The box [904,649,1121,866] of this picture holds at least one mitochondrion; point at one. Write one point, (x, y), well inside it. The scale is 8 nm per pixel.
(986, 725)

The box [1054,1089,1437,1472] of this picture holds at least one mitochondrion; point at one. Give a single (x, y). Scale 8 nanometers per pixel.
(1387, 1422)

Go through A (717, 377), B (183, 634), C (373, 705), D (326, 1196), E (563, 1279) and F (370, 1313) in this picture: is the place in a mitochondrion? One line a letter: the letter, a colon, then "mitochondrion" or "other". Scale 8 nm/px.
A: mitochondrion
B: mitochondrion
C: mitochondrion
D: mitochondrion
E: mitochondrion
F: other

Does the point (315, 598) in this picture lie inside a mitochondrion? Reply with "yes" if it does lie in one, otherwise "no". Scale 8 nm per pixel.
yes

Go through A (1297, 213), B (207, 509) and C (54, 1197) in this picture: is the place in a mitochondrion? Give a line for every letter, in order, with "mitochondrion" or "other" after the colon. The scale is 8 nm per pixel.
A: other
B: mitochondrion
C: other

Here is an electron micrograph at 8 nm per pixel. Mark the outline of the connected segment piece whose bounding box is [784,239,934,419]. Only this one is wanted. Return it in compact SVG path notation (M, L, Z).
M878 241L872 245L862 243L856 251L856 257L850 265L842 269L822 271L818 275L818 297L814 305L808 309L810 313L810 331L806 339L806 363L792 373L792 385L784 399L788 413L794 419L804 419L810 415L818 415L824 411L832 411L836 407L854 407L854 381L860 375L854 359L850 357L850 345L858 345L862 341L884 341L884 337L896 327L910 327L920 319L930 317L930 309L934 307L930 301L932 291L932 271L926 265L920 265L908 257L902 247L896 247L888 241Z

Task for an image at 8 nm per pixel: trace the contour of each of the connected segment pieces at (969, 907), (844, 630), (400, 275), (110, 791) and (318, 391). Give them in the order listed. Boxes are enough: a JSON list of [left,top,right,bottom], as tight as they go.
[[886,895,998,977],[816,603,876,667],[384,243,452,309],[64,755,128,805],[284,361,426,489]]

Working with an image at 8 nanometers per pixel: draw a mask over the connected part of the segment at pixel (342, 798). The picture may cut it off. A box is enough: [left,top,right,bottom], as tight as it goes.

▸ ASSIGNMENT:
Copy out the material above in its entirety. Every detail must match.

▸ OUTPUT:
The box [904,649,1121,866] of this picture holds at least one mitochondrion; point at one. Write one point, (x, y), well inside it. The scale is 8 nm per pixel.
(986, 725)

The box [1054,1089,1437,1472] of this picture holds at least one mitochondrion; point at one. Give a single (x, y). Scale 8 nanometers per pixel.
(1387, 1422)

Go through A (717, 377), B (183, 634), C (373, 705), D (326, 1196), E (563, 1279) and F (370, 1313) in this picture: is the place in a mitochondrion? One line a letter: the letter, a colon, then "mitochondrion" or "other". Scale 8 nm/px.
A: mitochondrion
B: mitochondrion
C: mitochondrion
D: mitochondrion
E: mitochondrion
F: other

Does the point (315, 598) in this picture lie inside a mitochondrion? Reply with "yes" if it does lie in one, otherwise "no". Scale 8 nm per pixel.
yes

Go through A (1297, 213), B (207, 509) and C (54, 1197) in this picture: is the place in a mitochondrion? Give a line for every letter, in order, with "mitochondrion" or "other" after the colon. The scale is 8 nm per pixel.
A: other
B: mitochondrion
C: other

Here is an electron micrograph at 8 nm per pixel. Mark the outline of the connected segment piece whose bounding box is [784,239,934,419]. Only this one is wanted. Return it in compact SVG path notation (M, L, Z).
M878 241L872 245L862 243L856 251L856 257L850 265L842 269L822 271L818 275L818 297L814 305L808 309L810 313L810 331L806 339L806 363L792 373L792 385L784 399L788 413L794 419L804 419L810 415L818 415L824 411L832 411L836 407L854 407L854 381L860 375L854 359L850 357L850 345L858 345L862 341L884 341L884 337L896 327L910 327L920 319L930 317L930 309L934 307L930 301L932 291L932 271L926 265L920 265L908 257L902 247L896 247L888 241Z

Task for an image at 8 nm per pixel: trace the contour of each of the connected segment pieces at (969, 907), (844, 630), (400, 275), (110, 791) and (318, 391). Give them in the order listed. Boxes are enough: a JSON list of [left,top,right,bottom], as tight as they go.
[[886,895,998,977],[816,603,876,667],[384,243,452,309],[64,755,128,805],[284,361,426,489]]

Working with an image at 8 nanometers per pixel: draw a mask over the connected part of the segment at pixel (342, 798). The picture may cut it off. A box is enough: [left,top,right,bottom], as tight as it goes.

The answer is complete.